Edge Case 2: Many Duplicate Required Values
Arrays may contain repeated occurrences of required numbers. For example, [3,3,3,2,2,1] with k = 3 contains several duplicates. A counting approach could accidentally treat duplicates as new discoveries. Using a set ensures each required value is counted only once.
Edge Case 3: Irrelevant Large Values
Values larger than k do not contribute toward satisfying the requirement. For example, in [5,6,1,2,3] with k = 3, the values 5 and 6 are irrelevant. The implementation ignores them by only inserting values <= k into the set.
Edge Case 4: Entire Array Must Be Collected
Sometimes the final missing required value appears at the first position of the array. In [1,4,5,2,3] with k = 3, the value 1 is only found after scanning all the way to the beginning. The algorithm correctly continues until every required value has been discovered and returns the full array length when necessary.

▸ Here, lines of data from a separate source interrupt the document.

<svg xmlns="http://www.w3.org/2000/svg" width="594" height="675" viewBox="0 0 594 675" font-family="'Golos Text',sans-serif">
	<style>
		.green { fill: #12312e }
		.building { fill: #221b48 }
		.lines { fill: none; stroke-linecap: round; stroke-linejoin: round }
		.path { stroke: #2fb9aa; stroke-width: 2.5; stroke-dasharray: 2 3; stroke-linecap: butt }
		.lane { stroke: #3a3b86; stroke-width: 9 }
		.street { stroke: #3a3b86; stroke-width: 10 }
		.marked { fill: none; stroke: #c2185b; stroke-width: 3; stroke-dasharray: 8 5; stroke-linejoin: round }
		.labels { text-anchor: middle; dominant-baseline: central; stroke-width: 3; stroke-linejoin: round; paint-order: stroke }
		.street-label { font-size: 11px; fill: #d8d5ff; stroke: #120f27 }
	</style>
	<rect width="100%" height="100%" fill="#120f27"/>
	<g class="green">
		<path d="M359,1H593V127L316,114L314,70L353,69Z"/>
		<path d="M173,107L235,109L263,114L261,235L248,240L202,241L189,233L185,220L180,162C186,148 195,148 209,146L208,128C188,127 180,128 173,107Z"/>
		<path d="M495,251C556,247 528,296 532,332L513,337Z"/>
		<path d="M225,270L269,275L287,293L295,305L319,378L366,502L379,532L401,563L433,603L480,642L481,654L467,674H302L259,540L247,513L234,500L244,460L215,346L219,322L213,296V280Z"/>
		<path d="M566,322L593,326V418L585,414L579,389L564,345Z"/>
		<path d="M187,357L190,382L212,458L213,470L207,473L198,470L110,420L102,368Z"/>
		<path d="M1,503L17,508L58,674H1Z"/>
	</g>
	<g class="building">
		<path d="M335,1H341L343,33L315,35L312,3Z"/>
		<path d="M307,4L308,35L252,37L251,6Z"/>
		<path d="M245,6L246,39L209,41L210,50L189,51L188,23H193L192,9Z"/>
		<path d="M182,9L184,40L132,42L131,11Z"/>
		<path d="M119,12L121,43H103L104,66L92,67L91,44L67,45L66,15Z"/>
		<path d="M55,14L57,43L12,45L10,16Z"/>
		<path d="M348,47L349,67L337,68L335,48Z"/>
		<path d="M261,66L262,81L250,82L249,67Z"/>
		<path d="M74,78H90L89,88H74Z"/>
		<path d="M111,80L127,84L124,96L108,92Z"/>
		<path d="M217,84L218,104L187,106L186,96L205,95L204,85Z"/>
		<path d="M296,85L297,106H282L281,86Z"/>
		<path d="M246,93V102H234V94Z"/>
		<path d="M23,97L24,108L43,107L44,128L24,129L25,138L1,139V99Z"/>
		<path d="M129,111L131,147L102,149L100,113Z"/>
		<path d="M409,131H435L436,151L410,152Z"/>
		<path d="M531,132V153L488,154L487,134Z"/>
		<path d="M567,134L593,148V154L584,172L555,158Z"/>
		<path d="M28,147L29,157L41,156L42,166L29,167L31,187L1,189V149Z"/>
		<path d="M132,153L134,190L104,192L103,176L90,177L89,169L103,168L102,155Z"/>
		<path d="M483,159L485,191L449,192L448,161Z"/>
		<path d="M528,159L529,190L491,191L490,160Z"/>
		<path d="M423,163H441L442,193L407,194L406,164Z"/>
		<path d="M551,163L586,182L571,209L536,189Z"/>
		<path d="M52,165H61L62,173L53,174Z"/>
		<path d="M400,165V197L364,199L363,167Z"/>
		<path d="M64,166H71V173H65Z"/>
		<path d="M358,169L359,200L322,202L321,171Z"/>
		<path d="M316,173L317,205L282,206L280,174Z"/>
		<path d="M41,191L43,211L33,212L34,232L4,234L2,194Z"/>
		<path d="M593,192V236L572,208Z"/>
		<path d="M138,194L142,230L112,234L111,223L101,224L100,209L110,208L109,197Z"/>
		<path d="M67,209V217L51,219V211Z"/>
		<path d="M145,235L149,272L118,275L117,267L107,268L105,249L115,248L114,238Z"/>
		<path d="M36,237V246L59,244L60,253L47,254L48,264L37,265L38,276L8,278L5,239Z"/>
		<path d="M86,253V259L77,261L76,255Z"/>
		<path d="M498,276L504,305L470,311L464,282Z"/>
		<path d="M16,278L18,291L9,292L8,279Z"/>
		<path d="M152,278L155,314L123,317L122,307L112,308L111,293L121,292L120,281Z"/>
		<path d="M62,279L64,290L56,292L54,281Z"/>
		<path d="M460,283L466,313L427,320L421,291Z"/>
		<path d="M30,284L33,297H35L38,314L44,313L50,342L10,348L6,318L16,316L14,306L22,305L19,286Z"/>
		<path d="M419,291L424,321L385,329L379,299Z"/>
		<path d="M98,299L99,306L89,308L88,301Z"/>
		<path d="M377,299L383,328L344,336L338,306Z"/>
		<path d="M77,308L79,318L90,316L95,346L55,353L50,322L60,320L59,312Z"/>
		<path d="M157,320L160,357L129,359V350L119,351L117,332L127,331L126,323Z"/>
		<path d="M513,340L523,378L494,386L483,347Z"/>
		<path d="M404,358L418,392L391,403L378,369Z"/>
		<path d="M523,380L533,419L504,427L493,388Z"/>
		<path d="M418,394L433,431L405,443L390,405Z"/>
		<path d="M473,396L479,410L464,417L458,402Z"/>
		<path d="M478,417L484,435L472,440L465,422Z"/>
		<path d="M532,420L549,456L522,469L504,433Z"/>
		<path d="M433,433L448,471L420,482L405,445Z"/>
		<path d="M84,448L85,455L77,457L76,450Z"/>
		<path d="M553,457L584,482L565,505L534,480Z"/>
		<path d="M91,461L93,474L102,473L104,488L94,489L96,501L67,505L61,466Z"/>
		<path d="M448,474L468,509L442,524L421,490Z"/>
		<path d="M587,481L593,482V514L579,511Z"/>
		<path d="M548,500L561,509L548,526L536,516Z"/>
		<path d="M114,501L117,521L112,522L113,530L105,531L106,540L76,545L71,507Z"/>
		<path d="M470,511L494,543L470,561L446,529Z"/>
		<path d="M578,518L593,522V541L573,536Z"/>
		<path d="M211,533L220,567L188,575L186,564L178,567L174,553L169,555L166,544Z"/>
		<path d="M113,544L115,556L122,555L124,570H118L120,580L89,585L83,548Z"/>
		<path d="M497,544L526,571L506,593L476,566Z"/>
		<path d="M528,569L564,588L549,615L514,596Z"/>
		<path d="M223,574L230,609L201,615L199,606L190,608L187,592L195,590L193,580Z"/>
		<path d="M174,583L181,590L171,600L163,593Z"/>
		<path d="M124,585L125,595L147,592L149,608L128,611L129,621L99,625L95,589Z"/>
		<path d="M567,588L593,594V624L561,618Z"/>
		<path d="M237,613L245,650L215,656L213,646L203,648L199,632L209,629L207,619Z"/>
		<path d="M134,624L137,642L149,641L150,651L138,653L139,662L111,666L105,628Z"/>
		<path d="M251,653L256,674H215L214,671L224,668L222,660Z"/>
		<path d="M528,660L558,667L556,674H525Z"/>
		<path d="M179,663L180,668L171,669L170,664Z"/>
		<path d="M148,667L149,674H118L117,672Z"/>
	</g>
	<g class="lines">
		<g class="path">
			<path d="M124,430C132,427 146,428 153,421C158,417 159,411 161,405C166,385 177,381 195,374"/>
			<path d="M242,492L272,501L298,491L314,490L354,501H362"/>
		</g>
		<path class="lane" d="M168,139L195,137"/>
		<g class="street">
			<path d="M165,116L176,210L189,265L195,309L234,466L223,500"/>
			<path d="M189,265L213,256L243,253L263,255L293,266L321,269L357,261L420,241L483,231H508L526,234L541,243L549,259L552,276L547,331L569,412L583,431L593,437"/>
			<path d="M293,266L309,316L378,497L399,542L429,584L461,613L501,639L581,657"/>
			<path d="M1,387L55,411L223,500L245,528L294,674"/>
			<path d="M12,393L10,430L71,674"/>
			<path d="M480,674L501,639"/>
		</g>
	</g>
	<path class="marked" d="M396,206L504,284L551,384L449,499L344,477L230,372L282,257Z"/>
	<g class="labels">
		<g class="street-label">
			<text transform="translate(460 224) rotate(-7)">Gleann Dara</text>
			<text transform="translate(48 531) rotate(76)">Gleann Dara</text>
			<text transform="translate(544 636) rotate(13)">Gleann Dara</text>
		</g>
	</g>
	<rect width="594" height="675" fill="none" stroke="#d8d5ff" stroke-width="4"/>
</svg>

Edge Case 5: Required Values Already Near the End
If all required values appear in the suffix of the array, the answer can be very small. For example, [6,5,4,3,2,1] with k = 3 requires only three operations. Because the algorithm scans from the end and stops immediately when all required values are found, it naturally returns the minimum possible number of operations.